A special didactic perspective in the gospel by St. Luke is Jesus on the road to Jerusalem, the city of His passion and death. We are invited within this travel narrative to trace the steps of Jesus and to follow Him toward His and our Passover (Luke 9:51-62).
No passing through
Bracketing the journey of Jesus is the dimension of rejection, here at the beginning and at the end (Luke 19:28). Jesus and His companions traveling to Jerusalem had to pass through the territory of the Samaritans. As Jesus was “resolutely” determined to go to the city of His destiny to fulfill the Father’s will, so were the Samaritans in their bitter quarrel with the Jews adamant in their view that there really was no necessity for anyone to go to Jerusalem in order to worship God. And they would not allow Jesus and His followers to pass through.

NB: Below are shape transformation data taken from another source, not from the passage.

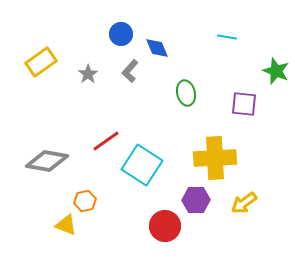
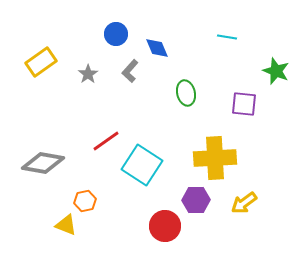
blue circle: moved 5 px left
gray diamond: moved 4 px left, 2 px down
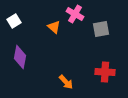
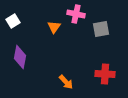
pink cross: moved 1 px right; rotated 18 degrees counterclockwise
white square: moved 1 px left
orange triangle: rotated 24 degrees clockwise
red cross: moved 2 px down
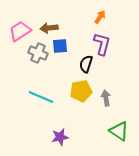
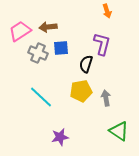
orange arrow: moved 7 px right, 6 px up; rotated 128 degrees clockwise
brown arrow: moved 1 px left, 1 px up
blue square: moved 1 px right, 2 px down
cyan line: rotated 20 degrees clockwise
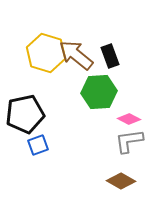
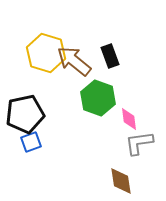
brown arrow: moved 2 px left, 6 px down
green hexagon: moved 1 px left, 6 px down; rotated 24 degrees clockwise
pink diamond: rotated 55 degrees clockwise
gray L-shape: moved 10 px right, 2 px down
blue square: moved 7 px left, 3 px up
brown diamond: rotated 52 degrees clockwise
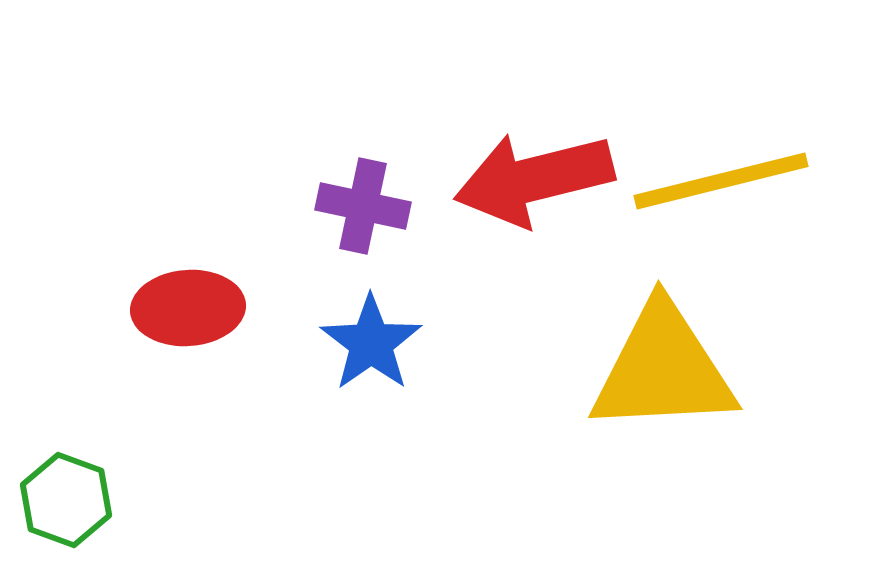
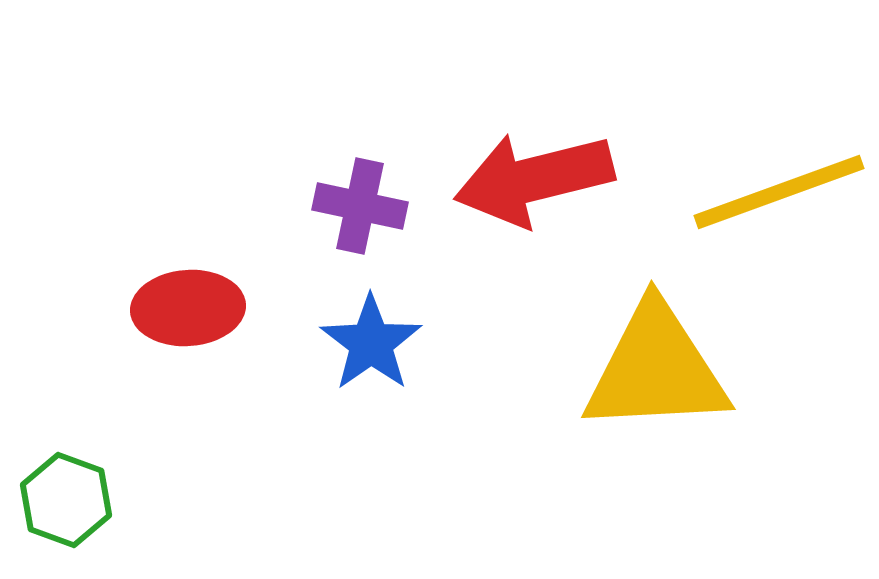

The rejection by the Samaritans elicited a violent reaction from the “sons of thunder,” James and John, who would very much like to have Jesus order lightning from above to strike at these preposterous people. His disciples thought it proper if Jesus would behave like Elijah of old who called down fire from heaven to destroy the men sent against him by the king (2 Kings 1:10-12). But Jesus’ mission was one of mercy and forgiveness (Luke 6:27-35). He would not be pushed into some retaliatory action against anyone by His followers who were children of their time known for the prevalent attitudes of revenge and violence.
Not for the attached
Paradoxically, to follow Jesus who would use no violence against anyone means, at the same time, that one must be rather violent to self. Three would-be followers of Jesus illustrate the radical cost of following Him. To one who said to Him, “I will follow You wherever You go,” Jesus clarified that what lies in prospect is not just walking behind Him or somehow traveling the same road with Him, but adopting His way of life in a symbiosis that includes suffering and self-abnegation. As “aliens and sojourners” on this Earth (1 Peter 2:11), Christians have no fixed dwelling here but are on the way toward “the one that is to come” (Hebrews 13:14).
To the other whom Jesus invited, “Follow me,” but who would like to go first and bury his father, he said in effect that not even good traditional obligations should deter or distract His disciples from proclaiming the kingdom of God. The work with Him is second to none; it is absolute priority. “Let the dead bury their dead”— let others take care of such acts; give yourself completely to the spreading of the gospel of life. Do not delay; do not say you have to wait until your parents are dead and gone. And the third applicant would like to follow Jesus but requested, “Let me first say farewell to my family at home.” Many have stumbled in following Jesus because of their engrossing attachment to their families. Luke elsewhere noted the words of Jesus: “If anyone comes to me without hating his father and mother, wife and children, brothers and sisters, and even his own life, he cannot be my disciple” (Luke 14:26). One must be single-hearted. A man at the plow who is not focused will produce crooked furrows.
Alálaong bagá, the high cost of following Jesus may seem harsh and cruel, but it simply underlines the fact that keeping “our eyes fixed on Jesus” (Hebrews 12:2) means saying with Paul, “For His sake I have accepted the loss of all things and I consider them so much rubbish, that I may gain Christ” (Philippians 3:8). We are on the road to Jerusalem with Jesus, in our own respective time and place, following Him to His Passover and ours. It is a long and tortuous road, so we need to be resolute as Jesus was, dealing with rejection and refusal. We must keep our cool and abhor violence. No delay, no looking back, not put off by hardships, and no attachments. We are called to follow Jesus His way all the way.